Written by John Berry on 28th May 2019.0

2 min read

Robertson, I & Cooper, C (2011) Palgrave Macmillan, Basingstoke, UK
ISBN: 978-0-230-24995-0

Summary

Well-beingPsychological wellbeing is important. This book puts it simply: poor psychological wellbeing degrades worker performance and business outcomes. The book draws appropriately on academic research findings to make and justify the argument.

Evaluation

We all want and deserve positive, high-quality wellbeing. Wellbeing is instrumental in achievement and success in all our ventures.

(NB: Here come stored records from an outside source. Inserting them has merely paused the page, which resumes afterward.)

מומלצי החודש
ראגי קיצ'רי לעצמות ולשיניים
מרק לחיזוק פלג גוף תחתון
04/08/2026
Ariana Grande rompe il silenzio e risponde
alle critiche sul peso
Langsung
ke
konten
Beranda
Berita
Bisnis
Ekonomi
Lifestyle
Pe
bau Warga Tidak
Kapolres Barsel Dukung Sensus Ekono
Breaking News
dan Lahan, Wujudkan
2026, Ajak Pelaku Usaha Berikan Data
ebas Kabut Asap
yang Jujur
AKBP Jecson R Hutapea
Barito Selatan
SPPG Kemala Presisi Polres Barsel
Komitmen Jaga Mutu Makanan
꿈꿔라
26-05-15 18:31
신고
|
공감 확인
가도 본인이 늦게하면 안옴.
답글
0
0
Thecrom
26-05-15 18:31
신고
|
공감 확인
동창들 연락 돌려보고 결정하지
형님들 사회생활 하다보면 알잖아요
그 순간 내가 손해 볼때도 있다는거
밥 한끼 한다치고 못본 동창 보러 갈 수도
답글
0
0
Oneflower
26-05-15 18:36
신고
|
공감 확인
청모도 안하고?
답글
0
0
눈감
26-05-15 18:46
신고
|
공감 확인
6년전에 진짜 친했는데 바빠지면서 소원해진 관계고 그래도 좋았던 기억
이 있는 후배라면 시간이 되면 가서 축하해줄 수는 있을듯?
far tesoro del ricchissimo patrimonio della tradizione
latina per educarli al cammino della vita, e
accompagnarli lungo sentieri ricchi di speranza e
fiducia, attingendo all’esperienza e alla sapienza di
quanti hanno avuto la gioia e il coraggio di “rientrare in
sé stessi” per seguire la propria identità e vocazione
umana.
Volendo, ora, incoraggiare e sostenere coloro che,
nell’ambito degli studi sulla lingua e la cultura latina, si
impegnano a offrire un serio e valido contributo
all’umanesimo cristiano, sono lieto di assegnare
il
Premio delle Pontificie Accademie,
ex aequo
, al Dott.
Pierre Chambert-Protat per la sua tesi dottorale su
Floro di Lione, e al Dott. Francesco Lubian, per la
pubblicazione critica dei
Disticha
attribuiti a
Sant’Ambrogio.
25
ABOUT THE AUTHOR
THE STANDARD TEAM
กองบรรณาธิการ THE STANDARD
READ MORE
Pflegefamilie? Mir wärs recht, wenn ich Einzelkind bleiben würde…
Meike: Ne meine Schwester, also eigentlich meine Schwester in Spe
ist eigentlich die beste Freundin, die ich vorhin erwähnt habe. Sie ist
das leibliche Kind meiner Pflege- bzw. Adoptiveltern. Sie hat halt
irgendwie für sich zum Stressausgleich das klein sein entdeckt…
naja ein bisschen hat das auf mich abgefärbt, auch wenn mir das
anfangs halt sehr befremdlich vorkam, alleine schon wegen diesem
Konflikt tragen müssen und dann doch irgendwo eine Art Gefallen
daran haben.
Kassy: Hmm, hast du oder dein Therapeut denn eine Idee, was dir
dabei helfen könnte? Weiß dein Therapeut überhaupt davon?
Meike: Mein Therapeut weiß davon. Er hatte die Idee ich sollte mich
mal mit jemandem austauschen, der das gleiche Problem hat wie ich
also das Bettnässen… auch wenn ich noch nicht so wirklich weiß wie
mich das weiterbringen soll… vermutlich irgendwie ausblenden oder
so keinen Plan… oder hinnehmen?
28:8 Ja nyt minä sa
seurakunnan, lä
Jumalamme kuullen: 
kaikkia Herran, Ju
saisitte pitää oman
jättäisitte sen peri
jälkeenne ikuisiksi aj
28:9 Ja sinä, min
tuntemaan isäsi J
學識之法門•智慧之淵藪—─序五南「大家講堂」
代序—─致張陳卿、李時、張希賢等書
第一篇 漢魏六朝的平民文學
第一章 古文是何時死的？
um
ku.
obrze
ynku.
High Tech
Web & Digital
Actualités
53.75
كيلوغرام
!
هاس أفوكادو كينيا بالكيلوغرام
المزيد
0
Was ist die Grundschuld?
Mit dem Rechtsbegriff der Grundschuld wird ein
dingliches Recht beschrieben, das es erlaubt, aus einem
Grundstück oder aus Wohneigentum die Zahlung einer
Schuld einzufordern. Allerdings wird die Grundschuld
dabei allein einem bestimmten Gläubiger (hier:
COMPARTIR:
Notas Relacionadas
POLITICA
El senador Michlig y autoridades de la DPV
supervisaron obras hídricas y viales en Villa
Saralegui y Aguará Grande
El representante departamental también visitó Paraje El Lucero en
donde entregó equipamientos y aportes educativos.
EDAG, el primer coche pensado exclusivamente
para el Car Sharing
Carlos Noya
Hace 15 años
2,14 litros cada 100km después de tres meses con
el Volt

The central maxim that pervades Well-being is set out in the table of terms (on page 7) describing what are termed eudaimonic and hedonic well-being. This shows the importance of things that we all know: of competence in what we do, relationships with colleagues, purpose in work, autonomy to achieve our best and the ability to grow. Whilst important, these factors dwarf what we generally think of as ‘wellbeing’: our feeling of happiness and the expression of positive emotions.

We learn in the book that whilst personality is important – and hence that some people are more inclined to enjoy positive wellbeing than others – environment is more significant. And of course, the manager substantially controls this latter antecedent. Well-being disappointingly does not really make this link. The manager gets scanty mention in Part 4 and is replaced by the organisation as prime player.

Well-being is about psychological wellbeing. It is not about physiological wellbeing and how mental and physical illnesses intertwine. The book must be read with this in mind.

Well-being and its case studies focus on the authors’ company’s tool, ASSET, for assessing wellbeing. This narrows the discussion somewhat.

Conclusion

Well-being makes the point about the importance of wellbeing but tries to dumb-down the science by adding unnecessary explanations of theories and evidence. There’s no central model or take-away, nothing for the manager to use. Just argument about importance. Unfortunately, the result is a muddled book that lacks the style of language and clarity of argument of other authors like Ian Robertson (The Winner Effect) and Jonathan Haidt (The Happiness Hypothesis). It’s a book that can be very quickly consumed by skim-reading without loss of meaning, particularly where the reader has a good foundation in management through practice or study. That said, it is essential reading for all managers. Just be a bit tolerant, stick with the repetition, jump the excessive elaborations and don’t stop ‘till the end. Then reflect.